Cuore della Sardegna

In Barbagia, nel cuore della Sardegna, il Carnevale non è una semplice festa, bensì un evento che caratterizza l’identità delle comunità nelle quali si svolge e nel quale sacro e profano si mischiano dando vita ad uno spettacolo unico. Non a caso i carnevali barbaricini iniziano la sera della vigilia di Sant’Antonio Abate (16 gennaio), quando le varie maschere inscenano delle danze propiziatrici intorno a grandi falò che ardono nei centri dei paesi.

Il carnevale barbaricino più conosciuto è probabilmente quello di Mamoiada, dove i “mamuthones” e gli “issohadores” sfilano per le vie del paese danzando al ritmo dei pesanti campanacci che pendono dai costumi in lana di pecora. Gli otto issohadores hanno il compito di sorvegliare i dodici mamuthones, utilizzando la loro fune per catturarli con dei precisi lanci.

Hanno invece delle fattezze bovine le maschere dei “boes” di Ottana, che indossano un vello bianco di pecora, con una cinta di cuoio dalla quale pendono i campanacci. I boes sono legati con una fune e sorvegliati con un bastone dai “merdùles”, che sul volto portano delle maschere lignee antropomorfe di colore nero (“sas caratzas”). La figura più inquietante del carnevale ottanese è “sa filonzana”, una sorta di parca con il volto coperto che tesse il filo della vita e minaccia di tagliarlo con un paio di forbici. Anche a Ottana la prima uscita dei boes e dei merdùles avviene la sera della festa di Sant’Antonio, quando intorno ad un grande falò si balla il cosiddetto “ballu de s’affuente”, che prende il nome da un tradizionale piatto in rame che il prete consegna solitamente ai danzatori dopo la benedizione del fuoco.

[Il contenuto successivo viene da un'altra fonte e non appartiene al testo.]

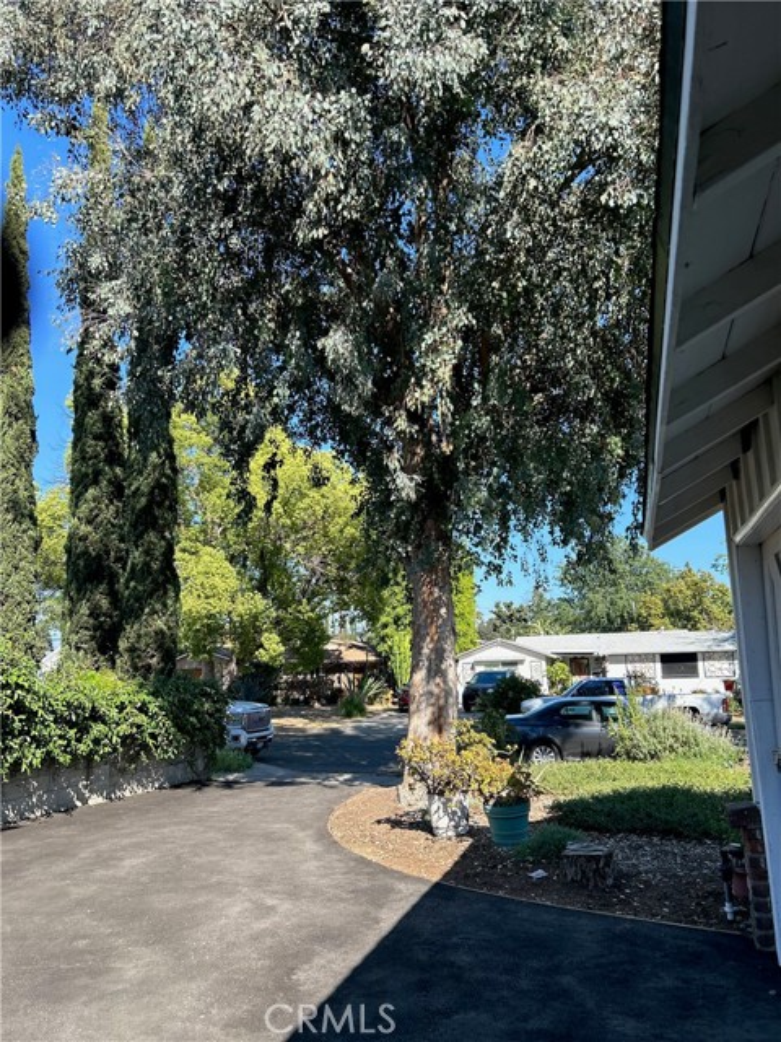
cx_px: 390
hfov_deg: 53.1
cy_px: 521
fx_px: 782
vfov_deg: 67.3
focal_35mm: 26
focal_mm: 5.7
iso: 50
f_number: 1.5
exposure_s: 1/1159
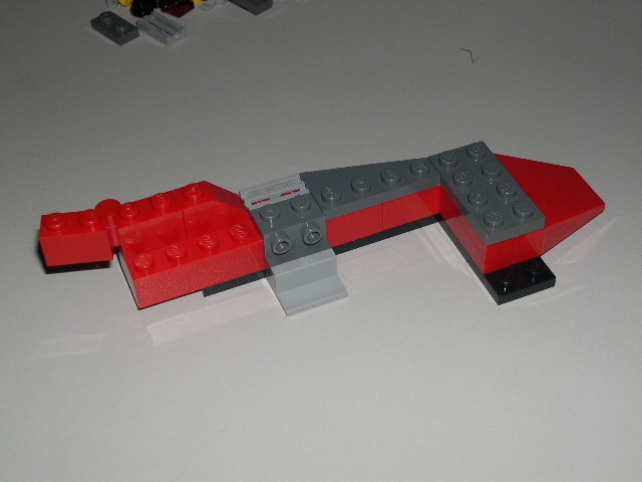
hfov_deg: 33.8
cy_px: 241
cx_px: 321
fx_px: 1057
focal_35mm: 57
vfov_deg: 25.7
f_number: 9.2
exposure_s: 1/60
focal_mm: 12.2
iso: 100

Si dividono in due categorie le maschere dei “thurpos” di Orotelli: i “thurpos boes” e il “thurpu boinarzu”. Entrambe le figure portano sulle spalle dei campanacci ed indossano un vestito nero con un cappuccio calato sul volto che viene annerito dal carbone. I thurpos boes escono in coppia, legati da una fune e comandati dal boinarzu.

Un’altra importante maschera barbaricina è “su bundhu” di Orani, una figura simile ad un diavolo, con una maschera di sughero, due corna, baffi e pizzetto bianchi. Su bundhu rimane avvolto in un gabbano nero di orbace e tiene in mano un forcone e, durante la sua sfilata, emette delle urla per invocare il dio del vento che gli propizi la mietitura.

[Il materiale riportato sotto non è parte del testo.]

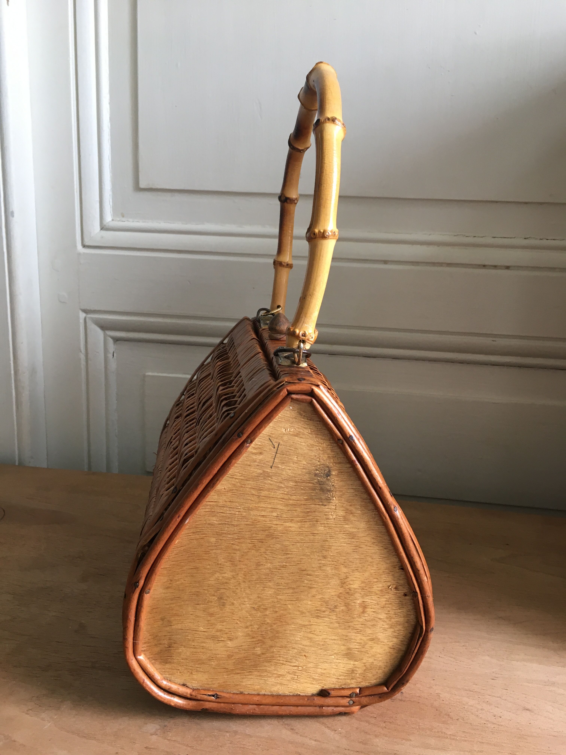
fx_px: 632
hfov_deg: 48.2
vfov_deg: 61.7
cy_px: 378
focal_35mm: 29
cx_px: 283
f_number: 2.2
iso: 80
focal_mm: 4.15
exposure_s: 1/33
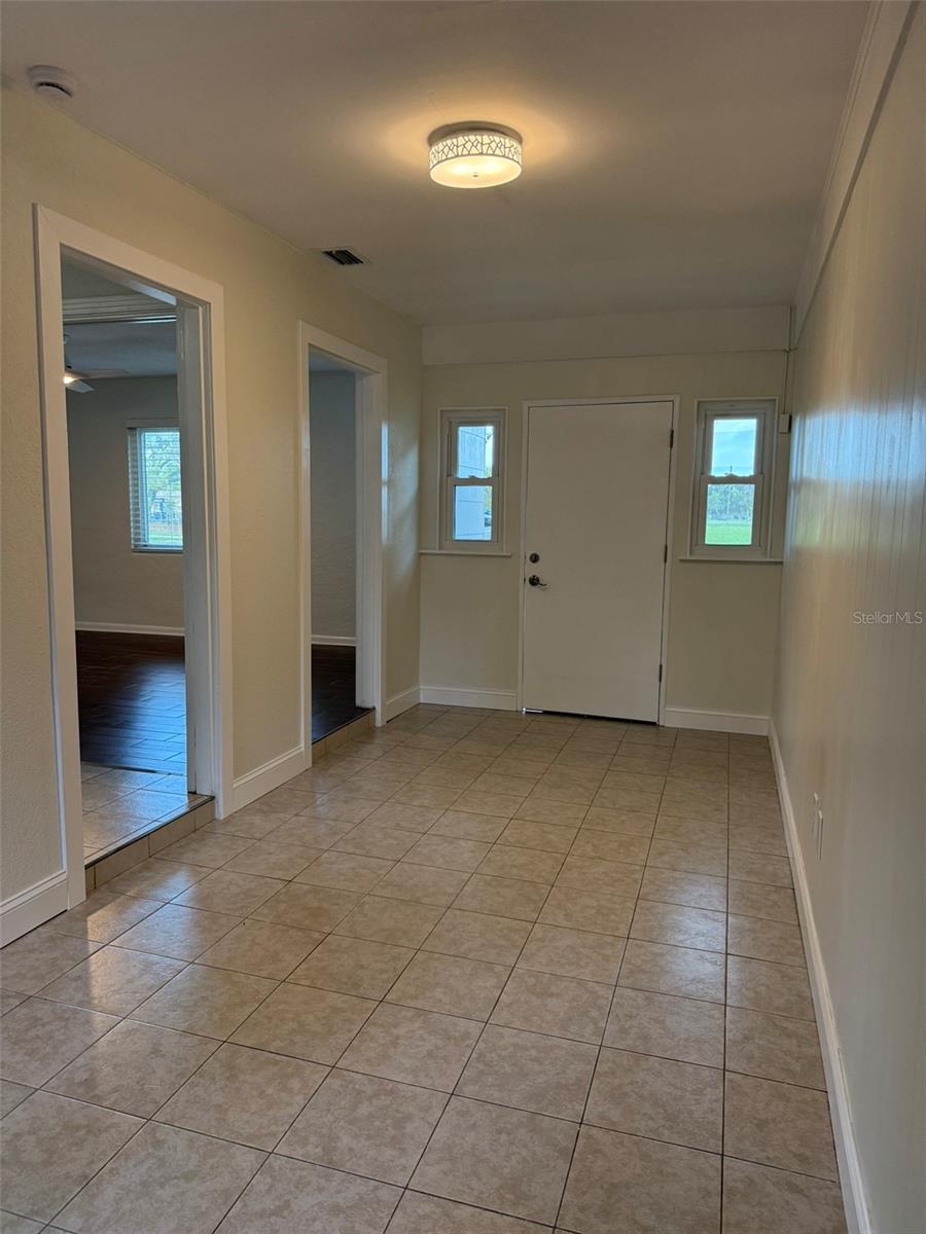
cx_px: 463
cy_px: 617
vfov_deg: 71.6
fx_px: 856
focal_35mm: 24
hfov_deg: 56.8
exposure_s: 1/120
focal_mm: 6.76
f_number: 1.78
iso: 250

S’urtzu”, per metà uomo e per metà caprone, è il personaggio centrale del carnevale di Fonni; indossa il vello e viene sorvegliato da “sos buttudos”, che sono i montoni non castrati e vestono con un saio nero col cappuccio calato sul viso annerito di carbone. Nel carnevale di Fonni sfilano inoltre le maschere femminili denominate “sas mascheras limpias”: vestite con parti del costume tradizionale, esse portano un cappello coperto da una tovaglia ricamata, un velo bianco sul viso e dei guanti e, per non farsi riconoscere, restano sempre in silenzio e vengono accompagnate da “su portadore”.

Tornando alla maschera de “s‘urtzu”, essa è protagonista anche nel carnevale di Austis, controllata dai “bardianos” e accompagnata da “sos colonganos”, i quali portano sul capo delle pelli di volpe o di martora, indossano una maschera di sughero nera (“sa caratza de ortigu”) nascosta sotto le “frunzas de lione” (rametti e foglie di corbezzolo) e vestono con delle lunghe e scure pelli di capra sulle quali gli ossi di animali producono il suono che accompagna la loro danza.

Il carnevale barbaricino, così ricco di storia e tradizione, è un’esperienza imperdibile in ognuno dei centri nei quali si svolge, con le proprie particolarità e caratteristiche che rendono questi eventi spettacolari ed unici nel loro genere. Una vera magia nel cuore della Sardegna.